The Israeli military launched airstrikes across the Gaza Strip on August 5, killing at least 44 people and injuring at least 350, according to Al Jazeera. A ceasefire went into effect at 11:30 p.m. on August 7. The Israeli military offensive came just days after Israeli forces arrested a senior Islamic Jihad leader in the West Bank city of Jenin and killed 16-year-old Dirar Riyad Lufti Al-Haj Saleh, also in Jenin, who was protesting the Israeli military’s incursion into Jenin refugee camp.

On August 7, an Israeli drone-fired missile struck Al-Fallujah cemetery, west of Jabalia refugee camp in the northern Gaza Strip, around 7 p.m., according to documentation collected by DCIP. The Israeli airstrike killed five Palestinian children: Jamil Najmuddin Jamil Najim, 3; Hamed Heidar Hamed Najim, 16; Jamil Ihab Jamil Najim, 13; Mohammad Salah Hamed Najim, 16; and Nathmi Fayez Abdulhadi Abu Karsh, 15.

Farah did not know them, but believes that they must have been great friends.

“I think sometimes that I might have met them somewhere, but then I pray for them and hope they are in a better place in heaven,” said Farah.

Born in Gaza in December 2007, Farah says that she is most grateful for two things: the moment that her family packed up their stuff and left their house before it was destroyed in 2014 and her gift, which is acting.

With small hand gestures, Farah explains how when shells hit the Gaza Strip she runs into her safe space by role playing.

“I am talented in acting, I love acting a lot and try to roleplay an innocent young girl,” she said. “When I am acting, my own world lines up to surround me. There is no fear in that world.”

Farah says she delves into her imagined world so she can disregard any features of fear on her outer shell, and that she does it for her three younger sisters.

“I always believe that I should be the courageous one, and that is why I have to bring myself to the point of power to support my three younger sisters who are only 13, seven, and two years old,” she said. 

However, according to Aghadeer Hamad, a mental health worker in the Gaza Strip, assuming a caretaker’s role would not likely serve Farah or young children her age. 

“It may serve as an immediate outlet, but would she be able to process her mental state when she is alone? Most probably not, but this is what’s happening with the majority of Gaza’s children,” said Hamad.

“I cry my fear out, only when I’m alone,” said Farah, the brave 15-year-old girl. “But sometimes I used to ask my teacher to be excused to the toilet to shed my tears and go back to class.”

Farah's courage conceals the sorrow for her house that was demolished twice.

“From my old home, we used to walk about two minutes to school, but now I need about 20 minutes to get to my school,” said Farah. “I still pass by the ruins of my old house.” 

Farah recalls memories of that old house that was rebuilt after it was destroyed by Israeli shelling in Israel’s summer military offensive in 2014. She had lived in it until May 2021 when Israel launched another military offensive on the Gaza Strip.
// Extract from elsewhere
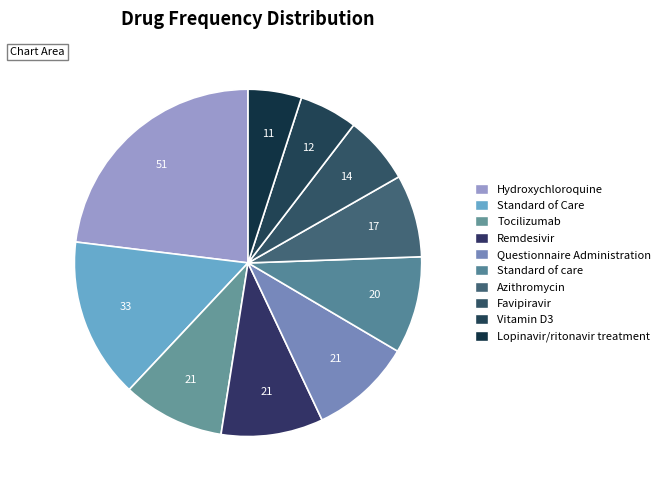

Combined, what portion of the pie is Hydroxychloroquine and Vitamin D3?

28.5%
She notes that the decision to pack up their most important documents into a small bag and moving out in a matter of few minutes was “the best decision her family took,” because they survived.

“I don’t think my sisters remember much from 2014, but I just hope that they won’t have to disrupt their memories in our new home,” Farah said.

“When those memories confront us at school and my classmates start crying, I try to console them, and I enter a play of my own direction to help myself push through,” said Farah. “My advice I give to myself is to let go, especially of fear and just remember there is nothing difficult and eventually, we go on.”

However, Farah, like most Palestinian children who grew more aware of their political reality, it is difficult to ‘go on,’ so long as an internal division continues to supersede the political sphere and affect most life aspects.

“Only if I can know where I can go with my acting, if I get to a proper theater or drama school,” said Farah as she gazed outside a window on her left side and drowned in what seemed to be total silence despite the loud drilling for house reconstruction projects in her neighborhood.